[Opening Records section]
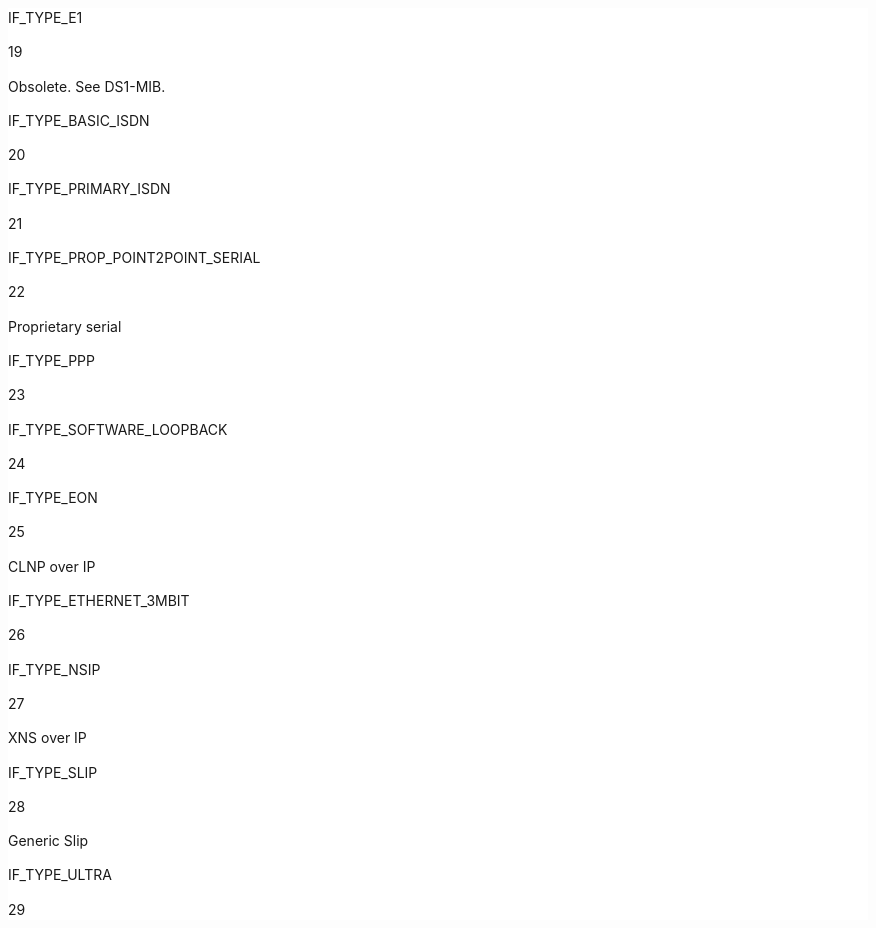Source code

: <p>IF_TYPE_E1</p>
</td><td data-th="Value">
<p>19</p>
</td><td data-th="Comment">
<p>Obsolete. See DS1-MIB.</p>
</td></tr>
<tr><td data-th="Name">
<p>IF_TYPE_BASIC_ISDN</p>
</td><td data-th="Value">
<p>20</p>
</td><td data-th="Comment" /></tr>
<tr><td data-th="Name">
<p>IF_TYPE_PRIMARY_ISDN</p>
</td><td data-th="Value">
<p>21</p>
</td><td data-th="Comment" /></tr>
<tr><td data-th="Name">
<p>IF_TYPE_PROP_POINT2POINT_SERIAL</p>
</td><td data-th="Value">
<p>22</p>
</td><td data-th="Comment">
<p>Proprietary serial</p>
</td></tr>
<tr><td data-th="Name">
<p>IF_TYPE_PPP</p>
</td><td data-th="Value">
<p>23</p>
</td><td data-th="Comment" /></tr>
<tr><td data-th="Name">
<p>IF_TYPE_SOFTWARE_LOOPBACK</p>
</td><td data-th="Value">
<p>24</p>
</td><td data-th="Comment" /></tr>
<tr><td data-th="Name">
<p>IF_TYPE_EON</p>
</td><td data-th="Value">
<p>25</p>
</td><td data-th="Comment">
<p>CLNP over IP</p>
</td></tr>
<tr><td data-th="Name">
<p>IF_TYPE_ETHERNET_3MBIT</p>
</td><td data-th="Value">
<p>26</p>
</td><td data-th="Comment" /></tr>
<tr><td data-th="Name">
<p>IF_TYPE_NSIP</p>
</td><td data-th="Value">
<p>27</p>
</td><td data-th="Comment">
<p>XNS over IP</p>
</td></tr>
<tr><td data-th="Name">
<p>IF_TYPE_SLIP</p>
</td><td data-th="Value">
<p>28</p>
</td><td data-th="Comment">
<p>Generic Slip</p>
</td></tr>
<tr><td data-th="Name">
<p>IF_TYPE_ULTRA</p>
</td><td data-th="Value">
<p>29</p>
</td><td data-th="Comment">
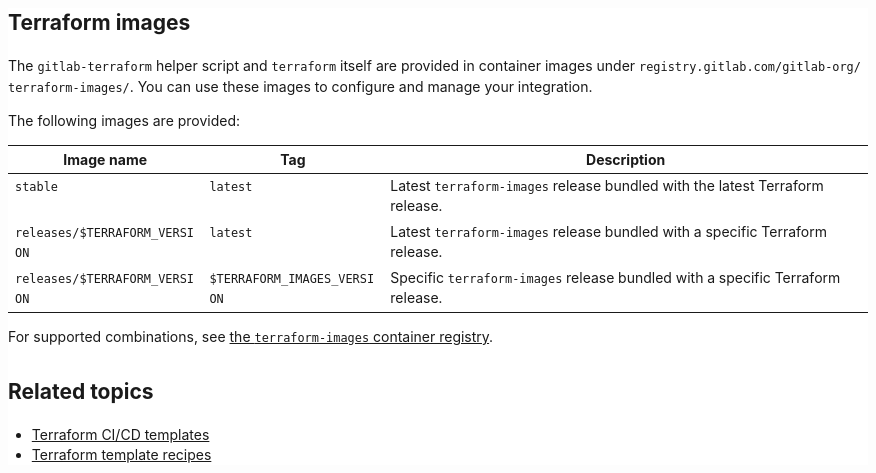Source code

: ## Terraform images

The `gitlab-terraform` helper script and `terraform` itself are provided in container images
under `registry.gitlab.com/gitlab-org/terraform-images/`. You can use these images to configure
and manage your integration.

The following images are provided:

| Image name                    | Tag                         | Description                                                                    |
|-------------------------------|-----------------------------|--------------------------------------------------------------------------------|
| `stable`                      | `latest`                    | Latest `terraform-images` release bundled with the latest Terraform release.   |
| `releases/$TERRAFORM_VERSION` | `latest`                    | Latest `terraform-images` release bundled with a specific Terraform release.   |
| `releases/$TERRAFORM_VERSION` | `$TERRAFORM_IMAGES_VERSION` | Specific `terraform-images` release bundled with a specific Terraform release. |

For supported combinations, see [the `terraform-images` container registry](https://gitlab.com/gitlab-org/terraform-images/container_registry).

## Related topics

- [Terraform CI/CD templates](index.md)
- [Terraform template recipes](terraform_template_recipes.md)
[Closing Records section]
What the task requires: Would you reproduce the records exactly as they stand, but without the pictures?

Exercise answer:
Source code

: <p>IF_TYPE_E1</p>
</td><td data-th="Value">
<p>19</p>
</td><td data-th="Comment">
<p>Obsolete. See DS1-MIB.</p>
</td></tr>
<tr><td data-th="Name">
<p>IF_TYPE_BASIC_ISDN</p>
</td><td data-th="Value">
<p>20</p>
</td><td data-th="Comment" /></tr>
<tr><td data-th="Name">
<p>IF_TYPE_PRIMARY_ISDN</p>
</td><td data-th="Value">
<p>21</p>
</td><td data-th="Comment" /></tr>
<tr><td data-th="Name">
<p>IF_TYPE_PROP_POINT2POINT_SERIAL</p>
</td><td data-th="Value">
<p>22</p>
</td><td data-th="Comment">
<p>Proprietary serial</p>
</td></tr>
<tr><td data-th="Name">
<p>IF_TYPE_PPP</p>
</td><td data-th="Value">
<p>23</p>
</td><td data-th="Comment" /></tr>
<tr><td data-th="Name">
<p>IF_TYPE_SOFTWARE_LOOPBACK</p>
</td><td data-th="Value">
<p>24</p>
</td><td data-th="Comment" /></tr>
<tr><td data-th="Name">
<p>IF_TYPE_EON</p>
</td><td data-th="Value">
<p>25</p>
</td><td data-th="Comment">
<p>CLNP over IP</p>
</td></tr>
<tr><td data-th="Name">
<p>IF_TYPE_ETHERNET_3MBIT</p>
</td><td data-th="Value">
<p>26</p>
</td><td data-th="Comment" /></tr>
<tr><td data-th="Name">
<p>IF_TYPE_NSIP</p>
</td><td data-th="Value">
<p>27</p>
</td><td data-th="Comment">
<p>XNS over IP</p>
</td></tr>
<tr><td data-th="Name">
<p>IF_TYPE_SLIP</p>
</td><td data-th="Value">
<p>28</p>
</td><td data-th="Comment">
<p>Generic Slip</p>
</td></tr>
<tr><td data-th="Name">
<p>IF_TYPE_ULTRA</p>
</td><td data-th="Value">
<p>29</p>
</td><td data-th="Comment">
Source code

: ## Terraform images

The `gitlab-terraform` helper script and `terraform` itself are provided in container images
under `registry.gitlab.com/gitlab-org/terraform-images/`. You can use these images to configure
and manage your integration.

The following images are provided:

| Image name                    | Tag                         | Description                                                                    |
|-------------------------------|-----------------------------|--------------------------------------------------------------------------------|
| `stable`                      | `latest`                    | Latest `terraform-images` release bundled with the latest Terraform release.   |
| `releases/$TERRAFORM_VERSION` | `latest`                    | Latest `terraform-images` release bundled with a specific Terraform release.   |
| `releases/$TERRAFORM_VERSION` | `$TERRAFORM_IMAGES_VERSION` | Specific `terraform-images` release bundled with a specific Terraform release. |

For supported combinations, see [the `terraform-images` container registry](https://gitlab.com/gitlab-org/terraform-images/container_registry).

## Related topics

- [Terraform CI/CD templates](index.md)
- [Terraform template recipes](terraform_template_recipes.md)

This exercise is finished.